New Standards Effective November 15, 2021
As an accreditation organization, IAC Echocardiography is committed to maintaining a program that balances the changing needs of both the echocardiography community and the general public by influencing the quality of patient care provided. The IAC Standards and Guidelines for Echocardiography Accreditation are the most important component of that commitment. Composed by physicians and sonographers from the IAC sponsoring organizations, the Standards are reviewed periodically by the Board of Directors and revised as needed.
As a component of the accreditation process, the IAC Echocardiography Board of Directors preliminarily approved the proposed Standards which were recently posted to the IAC website for a 60-day public comment period.
Statement Regarding the 2021 Revisions:
The IAC Echocardiography Board of Directors would like to thank the echocardiography community for taking the time to review the recently proposed revisions to the IAC Standards & Guidelines for Adult Echocardiography. Following IAC’s tradition of transparency and openness to community feedback, the IAC carefully and thoughtfully considered all comments submitted during the comment period that ran from February 15-April 15, 2021.

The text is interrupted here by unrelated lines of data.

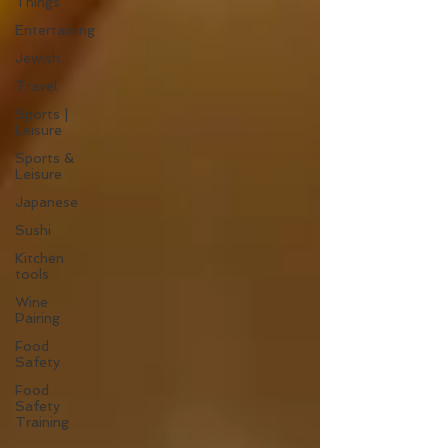
Things
Entertaining
Jewish
Travel
Sports |
Leisure
Sports &
Leisure
Japanese
Sushi
Kitchen
tools
Wine
Pairing
Food
Safety
Food
Safety
Training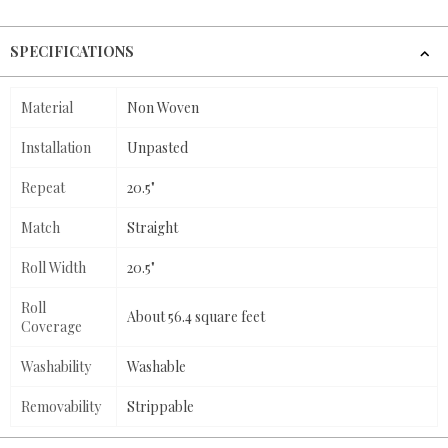
SPECIFICATIONS
Material
Non Woven
Installation
Unpasted
Repeat
20.5"
Match
Straight
Roll Width
20.5"
Roll
About 56.4 square feet
Coverage
Washability
Washable
Removability
Strippable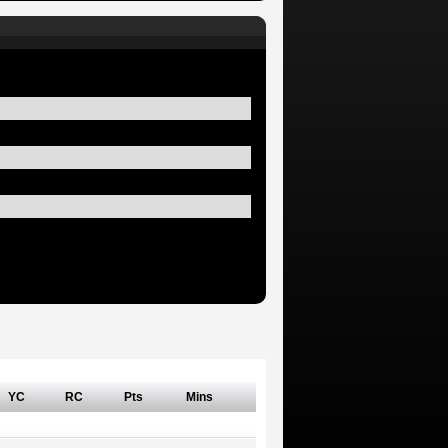
YC
RC
Pts
Mins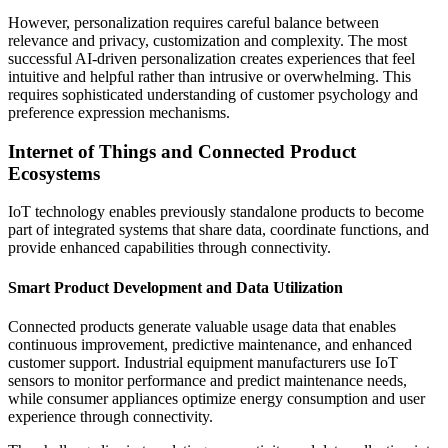
However, personalization requires careful balance between
relevance and privacy, customization and complexity. The most
successful AI-driven personalization creates experiences that feel
intuitive and helpful rather than intrusive or overwhelming. This
requires sophisticated understanding of customer psychology and
preference expression mechanisms.
Internet of Things and Connected Product
Ecosystems
IoT technology enables previously standalone products to become
part of integrated systems that share data, coordinate functions, and
provide enhanced capabilities through connectivity.
Smart Product Development and Data Utilization
Connected products generate valuable usage data that enables
continuous improvement, predictive maintenance, and enhanced
customer support. Industrial equipment manufacturers use IoT
sensors to monitor performance and predict maintenance needs,
while consumer appliances optimize energy consumption and user
experience through connectivity.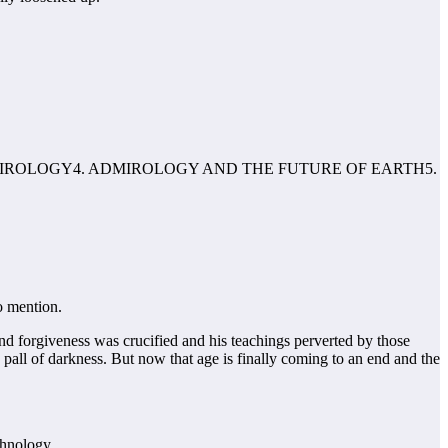
MIROLOGY4. ADMIROLOGY AND THE FUTURE OF EARTH5.
o mention.
and forgiveness was crucified and his teachings perverted by those
all of darkness. But now that age is finally coming to an end and the
chnology.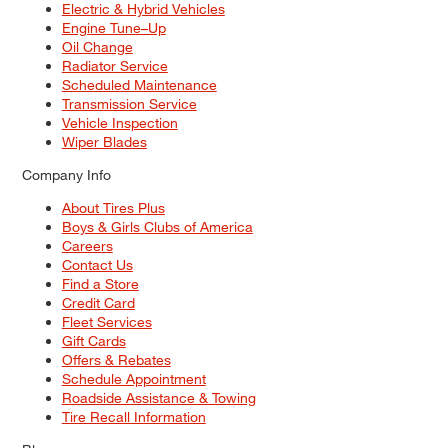
Electric & Hybrid Vehicles
Engine Tune–Up
Oil Change
Radiator Service
Scheduled Maintenance
Transmission Service
Vehicle Inspection
Wiper Blades
Company Info
About Tires Plus
Boys & Girls Clubs of America
Careers
Contact Us
Find a Store
Credit Card
Fleet Services
Gift Cards
Offers & Rebates
Schedule Appointment
Roadside Assistance & Towing
Tire Recall Information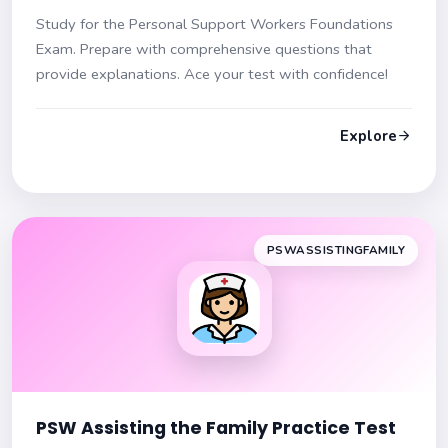
Study for the Personal Support Workers Foundations
Exam. Prepare with comprehensive questions that
provide explanations. Ace your test with confidence!
Explore
PSWASSISTINGFAMILY
PSW Assisting the Family Practice Test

Based on the comments received, the IAC made the following adjustments to the proposed revisions:
- One hour of work-related musculoskeletal disorder (WRMSD) training is a recommendation for all staff, not a requirement.
(Refer to Section 1A: Personnel and Supervision Guidelines)
- The Standards related to room space are recommendations, not requirements.
(Refer to Section 2A: Facility Guidelines)
- When available and relevant, it is recommended that comparison with a prior echocardiographic study and/or report should be done and noted in the final report; however, this is not required.
(Refer to Section 3A: Examination Reports and Records Guidelines)
- The Standard for multiple site annual Quality Improvement (QI) evaluation was revised for clarification. IAC staff will provide guidance.
(Refer to Applicable Standard 6.1.5A)
- The requirements for TTE scheduling will remain unchanged from the previously published Standards.
(Refer to Applicable Standard 1.4.3B)
- Injection of agitated saline is only a required TEE component for indication of cardiac source of embolism when no obvious intracardiac shunt is identified with color Doppler.
(Refer to Applicable Standard 220.127.116.11B)
- Language regarding ultrasound enhancing agents was revised to align with the recent ASE Expert Consensus Statement.
(Refer to Applicable Standard 18.104.22.168B)
All accepted revisions are shown in the published version of the 2021 Standards & Guidelines for Adult Echocardiography Accreditation in highlighting.